Medicare price controls and Byzantine bureaucracy have resulted in a misallocation of healthcare resources. Primary care shortage is a perverse outcome. Over two-thirds of healthcare expenses are influenced by behavioral factors. Two-thirds of U.S. citizens are overweight, 20 percent smoke tobacco, and alcohol consumption is epidemic. People need their internists, family physicians, and pediatricians. They are the most qualified to help patients with preventative health care and chronic disease management. These primary care coaches can help them with expensive health problems potentially under personal control, yet primary care residency positions remain vacant, and emergency rooms are overcrowded.
Some argue that medical care demand is inelastic, the quantity of care demanded is not sufficiently influenced by prices, and increasing consumer responsibility for payment will not curb healthcare spending. However, much of healthcare is not emergent. Many patients are sophisticated enough to become informed healthcare consumers, as they are for other goods and service. Prices effectively allocate scarce resources. Half of the United States population spends very little on healthcare, while five percent of the population consumes almost half of the total amount. There is opportunity for a more just allocation of the $2 trillion dollars spent annually, on healthcare in the United States. The RAND Health Insurance Experiment, completed in 1982, identified considerable price elasticity, wherein some personal financial responsibility for health care did not significantly affect quality of care.

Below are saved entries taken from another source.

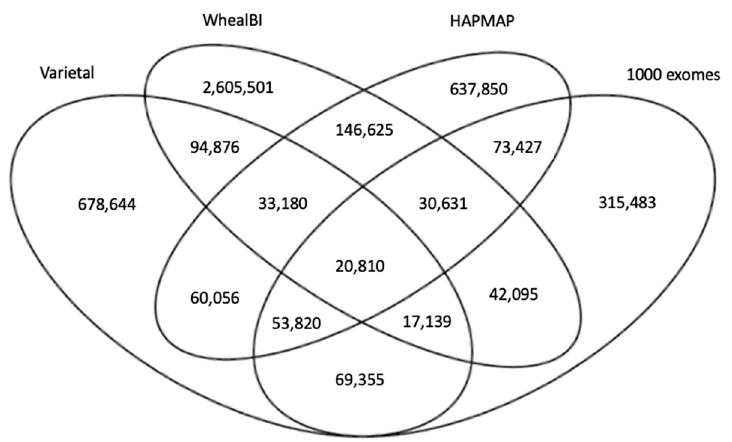
Figure 5. Venn diagram representing the consensus among four large-scale variation studies in wheat.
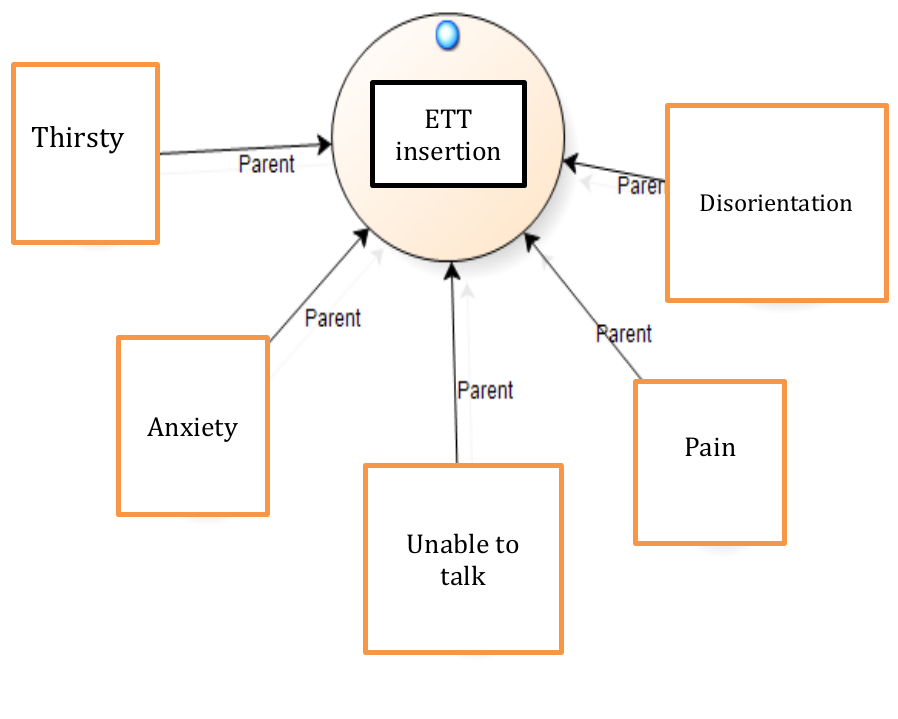
Fig. 1. Scheme of ETT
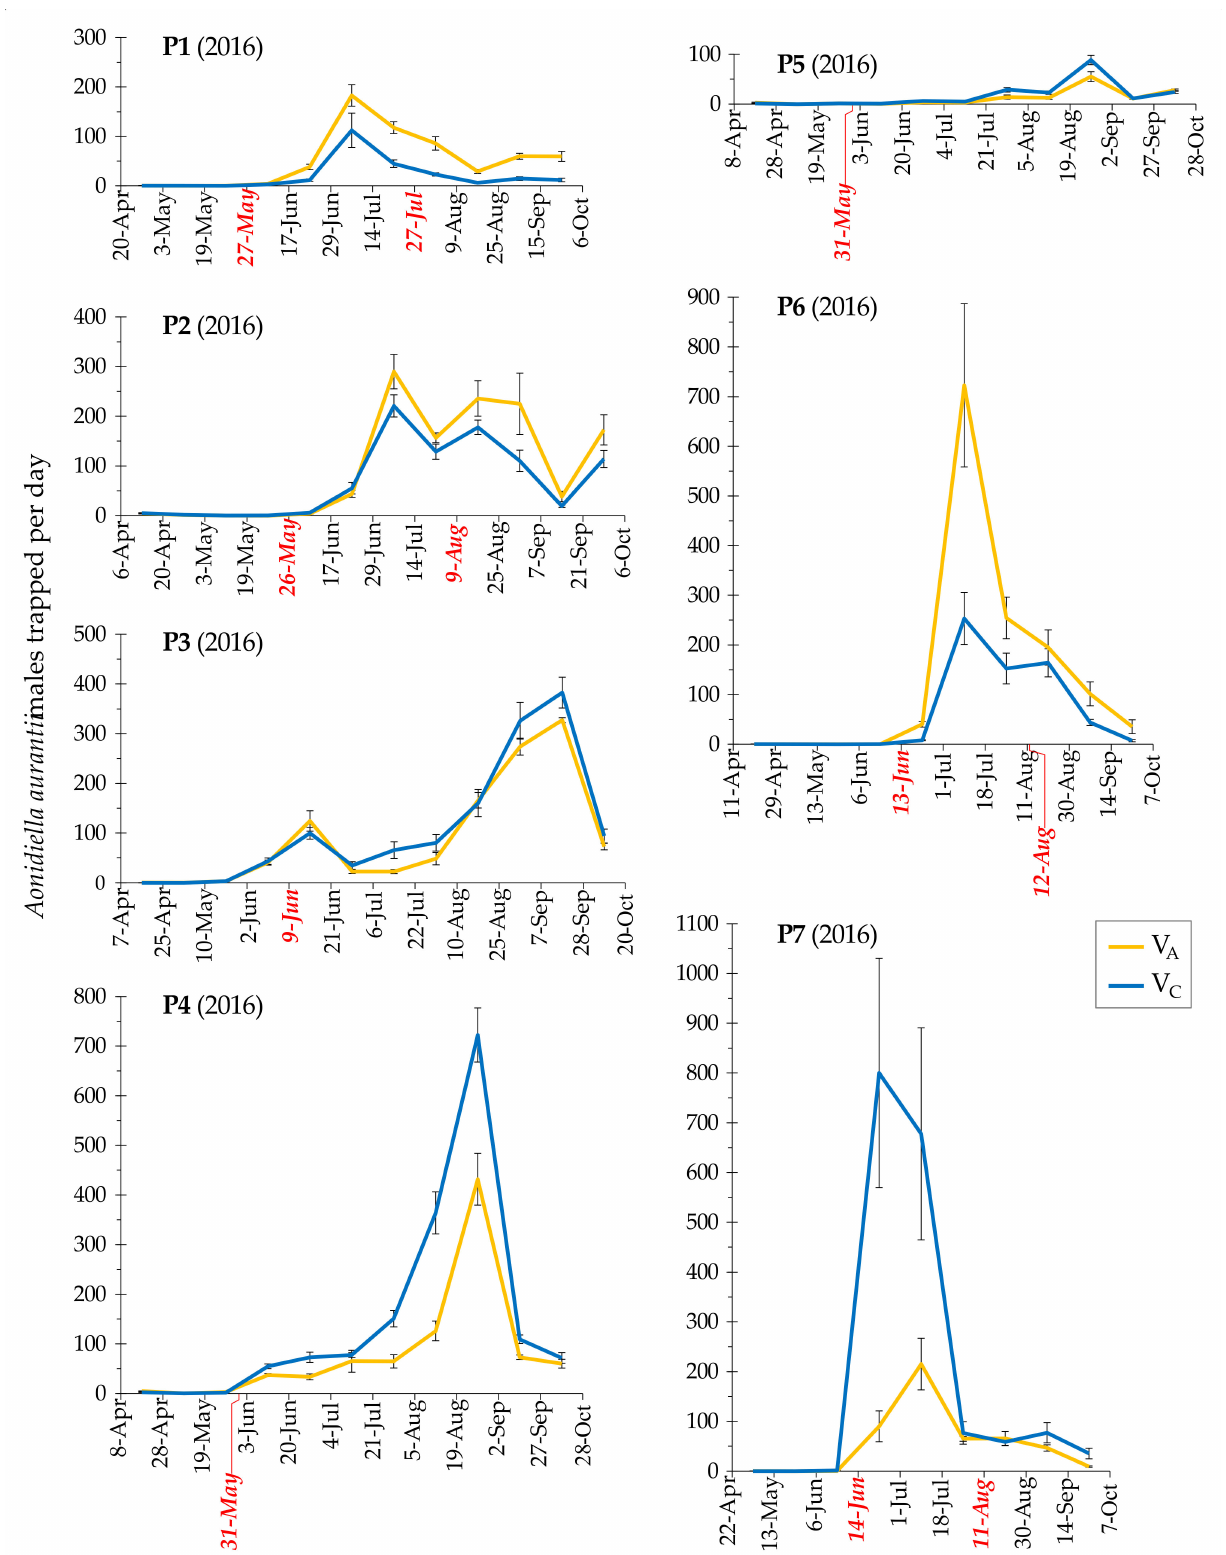
Figure 5. Number of Aonidiella aurantii males trapped on sticky traps per day (mean value with standard error bar) for each treatment (V A : adjusted volume, V C : conventional volume) and for the seven plots (P1–P7) between April and October 2016. The x-axis shows the dates the traps were placed/removed. Dates in red indicate spray applications against A. aurantii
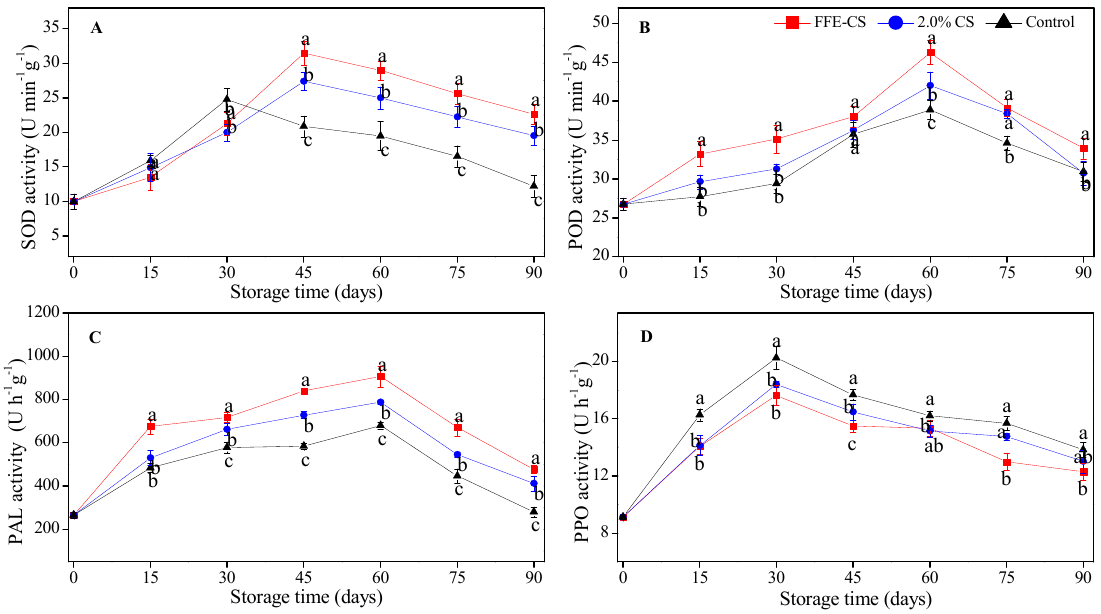
Figure 6. Effect of FFE–CS coating on the activities of superoxide dismutase (SOD) ( A ), peroxidase (POD) ( B ), polyphenol oxidase (PPO) ( C ), and phenylalanine ammonia-lyase (PAL) ( D ) of Xinyu tangerines during cold storage of 90 days. Differences between treatments for each time were analyzed using Duncan’s multiple range test at P < 0.05.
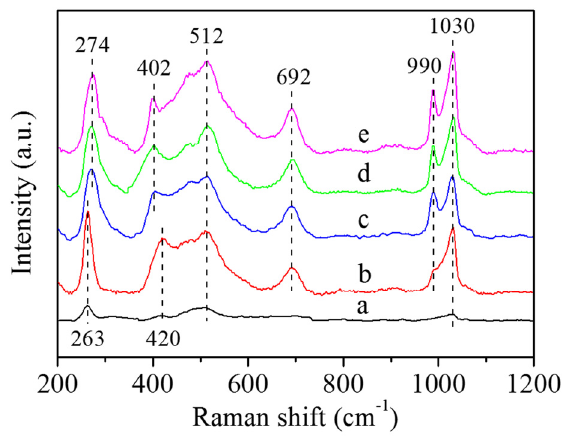
Figure 5. Raman spectra of V/SBA catalysts with different vanadium content. ( a ) 1% V/SBA; ( b ) 3% V/SBA; ( c ) 5% V/SBA; ( d ) 7% V/SBA; ( e ) 11% V/SBA.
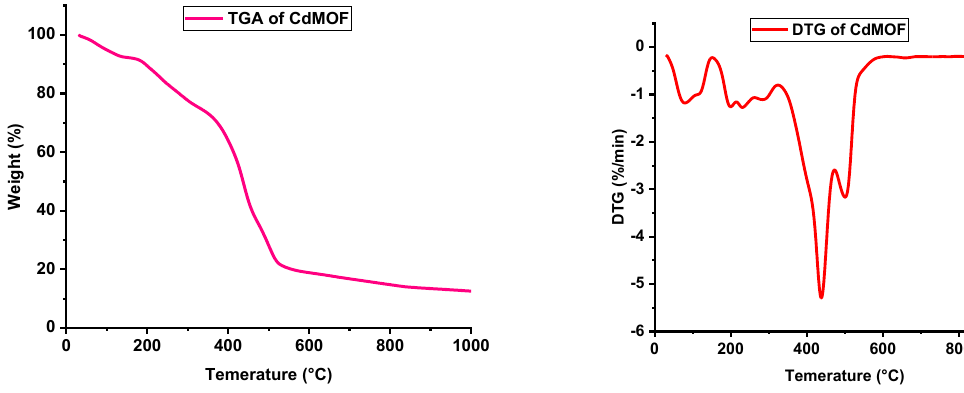
Figure 12. TGA and DTG analysis of CdMOF.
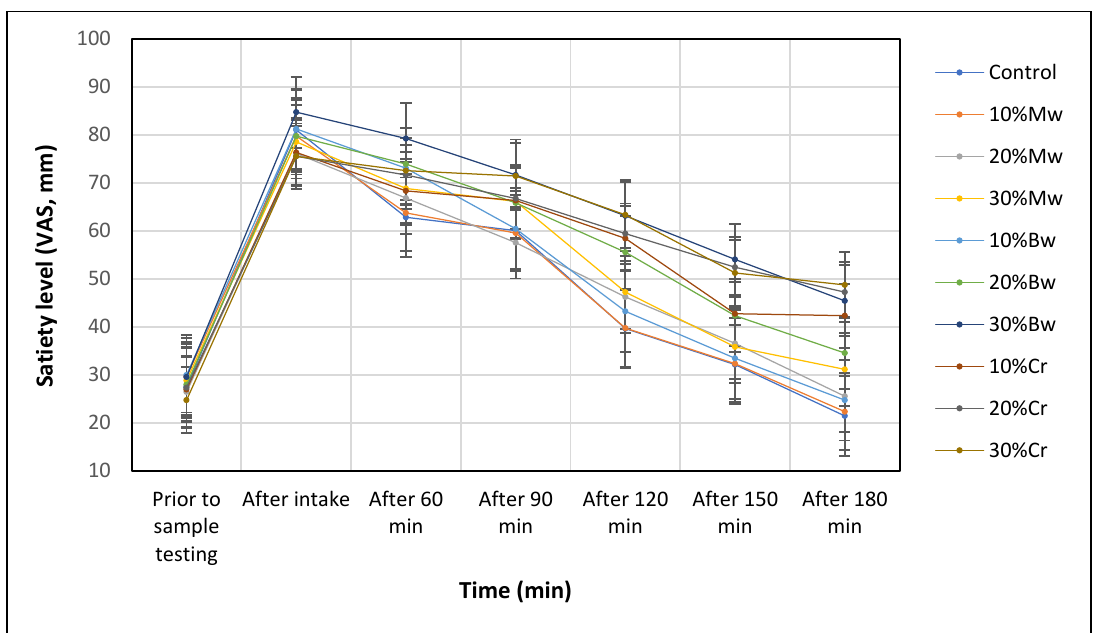
Figure 2. The determined satiety level after the ingestion of samples with the addition of edible insects for the entire study population.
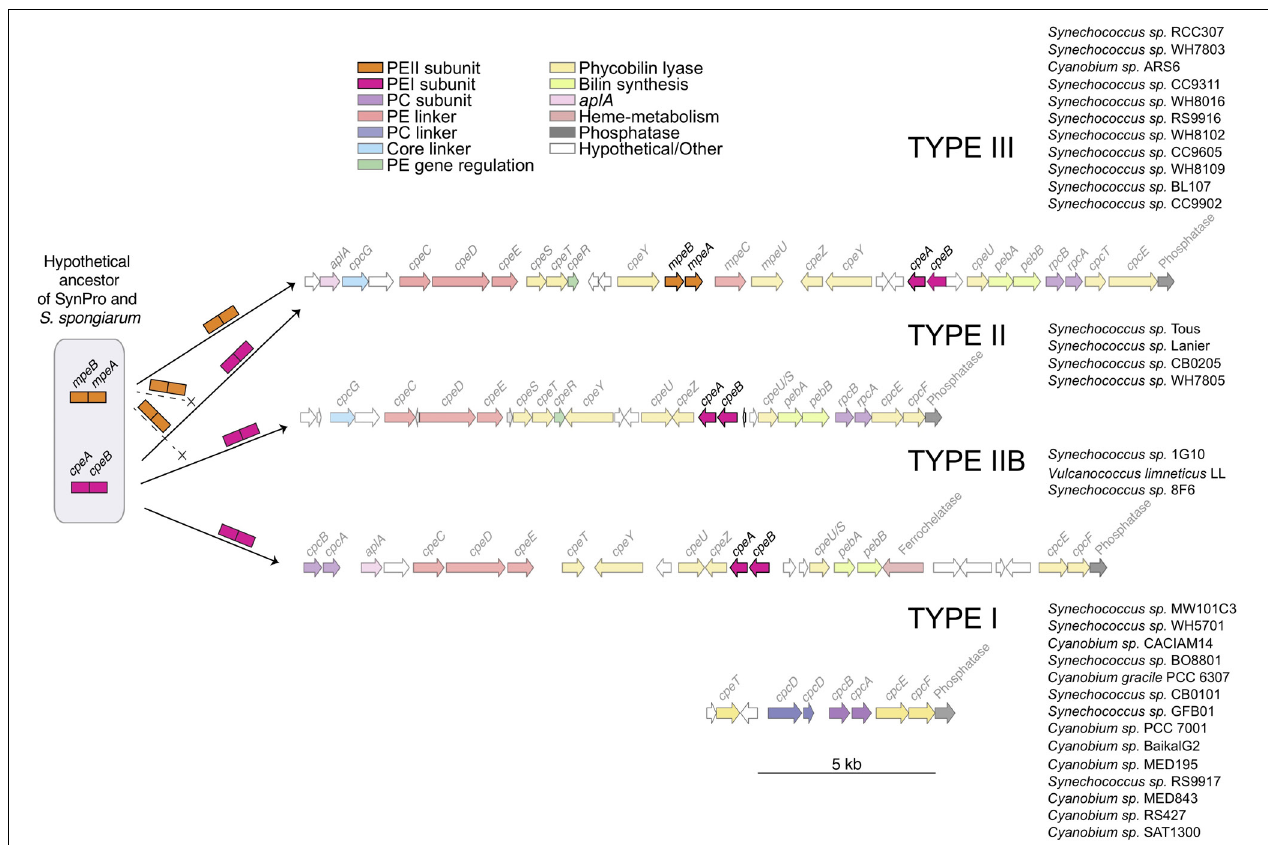
FIGURE 5 | A schematic diagram showing a hypothetical ancestor of the S. spongiarum and the Syn/Pro clade, distribution of cpeBA and mpeBA, and spatial distribution of PBS genes. The potential distribution of cpeBA and mpeBA was inferred by phylogenetic analyses shown in Figure 2 and comparative genomic analyses shown in Figure 4 and described in the text.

Galen Institute founder Grace-Marie Turner, at this year’s Acton University, prioritized three social justice principles for healthcare reform: human dignity, subsidiarity, and charity. As humans created in the image of God, we have the responsibility to care for our health. Secondly, care of the poor, vulnerable, and those unable to care for themselves ought to occur at a level of society closest to those in need. Government should be the provider of last resort, not the first. Finally, charity must be sustainable: resources are not unlimited and so in health care as in every other form of charity, it is important to match the available assistance with genuine need.
The common good would be better served by market oriented reforms coupled with compassionate subsidization for the poor and vulnerable, rather than by expanding third-party healthcare. The American Medical Association proposal for healthcare reform, which incorporates these precepts, is compelling. Tax law changes could more justly allocate the $120 billion federal tax subsidy for employer-provided health care to provide millions with access to health insurance, and improve family security. Insurance industry reform, including measures increasing inter-state competition, could foster premium affordability. People might take better care of themselves with increased incentives for improving personal health and with the help of primary care physicians.
It will take sound economics working in concert with good intentions to bring about real health care reform that provides more and better access to the people who need it. Government expansion and price controls won’t take us toward that goal.